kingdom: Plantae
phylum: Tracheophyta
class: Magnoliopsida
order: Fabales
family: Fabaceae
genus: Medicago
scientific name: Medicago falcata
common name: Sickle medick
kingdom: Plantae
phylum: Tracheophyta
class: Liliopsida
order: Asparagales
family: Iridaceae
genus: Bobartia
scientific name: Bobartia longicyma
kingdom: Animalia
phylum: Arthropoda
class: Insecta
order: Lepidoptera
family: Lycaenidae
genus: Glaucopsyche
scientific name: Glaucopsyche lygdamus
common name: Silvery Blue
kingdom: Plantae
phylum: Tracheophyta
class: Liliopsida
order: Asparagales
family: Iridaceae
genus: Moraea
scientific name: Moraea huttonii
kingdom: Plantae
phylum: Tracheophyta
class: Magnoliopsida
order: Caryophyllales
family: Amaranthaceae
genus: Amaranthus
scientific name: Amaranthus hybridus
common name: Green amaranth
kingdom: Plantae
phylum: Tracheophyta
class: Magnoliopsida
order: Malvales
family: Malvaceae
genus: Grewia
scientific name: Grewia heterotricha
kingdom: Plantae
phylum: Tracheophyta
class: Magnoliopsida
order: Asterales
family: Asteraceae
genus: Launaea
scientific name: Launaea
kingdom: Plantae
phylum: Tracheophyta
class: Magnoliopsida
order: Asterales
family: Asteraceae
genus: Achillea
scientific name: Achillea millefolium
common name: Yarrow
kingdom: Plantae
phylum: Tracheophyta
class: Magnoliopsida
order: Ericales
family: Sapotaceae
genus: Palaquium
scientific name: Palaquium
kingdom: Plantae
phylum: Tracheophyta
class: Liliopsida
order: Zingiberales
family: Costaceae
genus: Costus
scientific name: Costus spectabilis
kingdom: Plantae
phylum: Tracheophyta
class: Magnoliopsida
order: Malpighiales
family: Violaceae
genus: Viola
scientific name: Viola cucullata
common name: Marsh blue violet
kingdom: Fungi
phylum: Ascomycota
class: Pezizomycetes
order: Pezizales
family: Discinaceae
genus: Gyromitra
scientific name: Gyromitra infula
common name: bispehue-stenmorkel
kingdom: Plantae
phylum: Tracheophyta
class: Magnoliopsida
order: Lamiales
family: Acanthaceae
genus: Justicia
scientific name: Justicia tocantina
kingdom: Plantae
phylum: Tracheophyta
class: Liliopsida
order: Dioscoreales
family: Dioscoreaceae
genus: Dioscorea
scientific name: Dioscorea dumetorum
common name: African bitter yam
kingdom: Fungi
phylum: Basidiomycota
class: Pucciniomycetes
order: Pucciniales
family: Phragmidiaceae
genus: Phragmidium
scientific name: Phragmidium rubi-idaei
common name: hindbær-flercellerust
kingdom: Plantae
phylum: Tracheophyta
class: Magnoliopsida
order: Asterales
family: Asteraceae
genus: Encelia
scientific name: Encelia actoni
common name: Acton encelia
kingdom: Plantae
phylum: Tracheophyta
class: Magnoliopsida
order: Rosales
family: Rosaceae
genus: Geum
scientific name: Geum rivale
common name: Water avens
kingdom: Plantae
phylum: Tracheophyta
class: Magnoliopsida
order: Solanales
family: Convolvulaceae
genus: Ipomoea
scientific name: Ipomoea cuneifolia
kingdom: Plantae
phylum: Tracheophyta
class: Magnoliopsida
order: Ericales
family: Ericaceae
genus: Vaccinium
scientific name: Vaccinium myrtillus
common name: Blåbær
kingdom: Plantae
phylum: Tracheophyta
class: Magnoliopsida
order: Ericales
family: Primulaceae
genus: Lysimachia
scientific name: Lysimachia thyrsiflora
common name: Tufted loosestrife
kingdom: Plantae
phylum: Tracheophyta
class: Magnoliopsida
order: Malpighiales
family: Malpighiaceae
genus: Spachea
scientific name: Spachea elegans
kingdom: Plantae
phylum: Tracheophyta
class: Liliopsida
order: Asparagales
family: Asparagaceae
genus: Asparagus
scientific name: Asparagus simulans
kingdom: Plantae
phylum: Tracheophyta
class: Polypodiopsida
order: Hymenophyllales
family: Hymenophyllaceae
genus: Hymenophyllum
______
Set down every line of the data above, word for word and in the same order.

kingdom: Plantae
phylum: Tracheophyta
class: Magnoliopsida
order: Fabales
family: Fabaceae
genus: Medicago
scientific name: Medicago falcata
common name: Sickle medick
kingdom: Plantae
phylum: Tracheophyta
class: Liliopsida
order: Asparagales
family: Iridaceae
genus: Bobartia
scientific name: Bobartia longicyma
kingdom: Animalia
phylum: Arthropoda
class: Insecta
order: Lepidoptera
family: Lycaenidae
genus: Glaucopsyche
scientific name: Glaucopsyche lygdamus
common name: Silvery Blue
kingdom: Plantae
phylum: Tracheophyta
class: Liliopsida
order: Asparagales
family: Iridaceae
genus: Moraea
scientific name: Moraea huttonii
kingdom: Plantae
phylum: Tracheophyta
class: Magnoliopsida
order: Caryophyllales
family: Amaranthaceae
genus: Amaranthus
scientific name: Amaranthus hybridus
common name: Green amaranth
kingdom: Plantae
phylum: Tracheophyta
class: Magnoliopsida
order: Malvales
family: Malvaceae
genus: Grewia
scientific name: Grewia heterotricha
kingdom: Plantae
phylum: Tracheophyta
class: Magnoliopsida
order: Asterales
family: Asteraceae
genus: Launaea
scientific name: Launaea
kingdom: Plantae
phylum: Tracheophyta
class: Magnoliopsida
order: Asterales
family: Asteraceae
genus: Achillea
scientific name: Achillea millefolium
common name: Yarrow
kingdom: Plantae
phylum: Tracheophyta
class: Magnoliopsida
order: Ericales
family: Sapotaceae
genus: Palaquium
scientific name: Palaquium
kingdom: Plantae
phylum: Tracheophyta
class: Liliopsida
order: Zingiberales
family: Costaceae
genus: Costus
scientific name: Costus spectabilis
kingdom: Plantae
phylum: Tracheophyta
class: Magnoliopsida
order: Malpighiales
family: Violaceae
genus: Viola
scientific name: Viola cucullata
common name: Marsh blue violet
kingdom: Fungi
phylum: Ascomycota
class: Pezizomycetes
order: Pezizales
family: Discinaceae
genus: Gyromitra
scientific name: Gyromitra infula
common name: bispehue-stenmorkel
kingdom: Plantae
phylum: Tracheophyta
class: Magnoliopsida
order: Lamiales
family: Acanthaceae
genus: Justicia
scientific name: Justicia tocantina
kingdom: Plantae
phylum: Tracheophyta
class: Liliopsida
order: Dioscoreales
family: Dioscoreaceae
genus: Dioscorea
scientific name: Dioscorea dumetorum
common name: African bitter yam
kingdom: Fungi
phylum: Basidiomycota
class: Pucciniomycetes
order: Pucciniales
family: Phragmidiaceae
genus: Phragmidium
scientific name: Phragmidium rubi-idaei
common name: hindbær-flercellerust
kingdom: Plantae
phylum: Tracheophyta
class: Magnoliopsida
order: Asterales
family: Asteraceae
genus: Encelia
scientific name: Encelia actoni
common name: Acton encelia
kingdom: Plantae
phylum: Tracheophyta
class: Magnoliopsida
order: Rosales
family: Rosaceae
genus: Geum
scientific name: Geum rivale
common name: Water avens
kingdom: Plantae
phylum: Tracheophyta
class: Magnoliopsida
order: Solanales
family: Convolvulaceae
genus: Ipomoea
scientific name: Ipomoea cuneifolia
kingdom: Plantae
phylum: Tracheophyta
class: Magnoliopsida
order: Ericales
family: Ericaceae
genus: Vaccinium
scientific name: Vaccinium myrtillus
common name: Blåbær
kingdom: Plantae
phylum: Tracheophyta
class: Magnoliopsida
order: Ericales
family: Primulaceae
genus: Lysimachia
scientific name: Lysimachia thyrsiflora
common name: Tufted loosestrife
kingdom: Plantae
phylum: Tracheophyta
class: Magnoliopsida
order: Malpighiales
family: Malpighiaceae
genus: Spachea
scientific name: Spachea elegans
kingdom: Plantae
phylum: Tracheophyta
class: Liliopsida
order: Asparagales
family: Asparagaceae
genus: Asparagus
scientific name: Asparagus simulans
kingdom: Plantae
phylum: Tracheophyta
class: Polypodiopsida
order: Hymenophyllales
family: Hymenophyllaceae
genus: Hymenophyllum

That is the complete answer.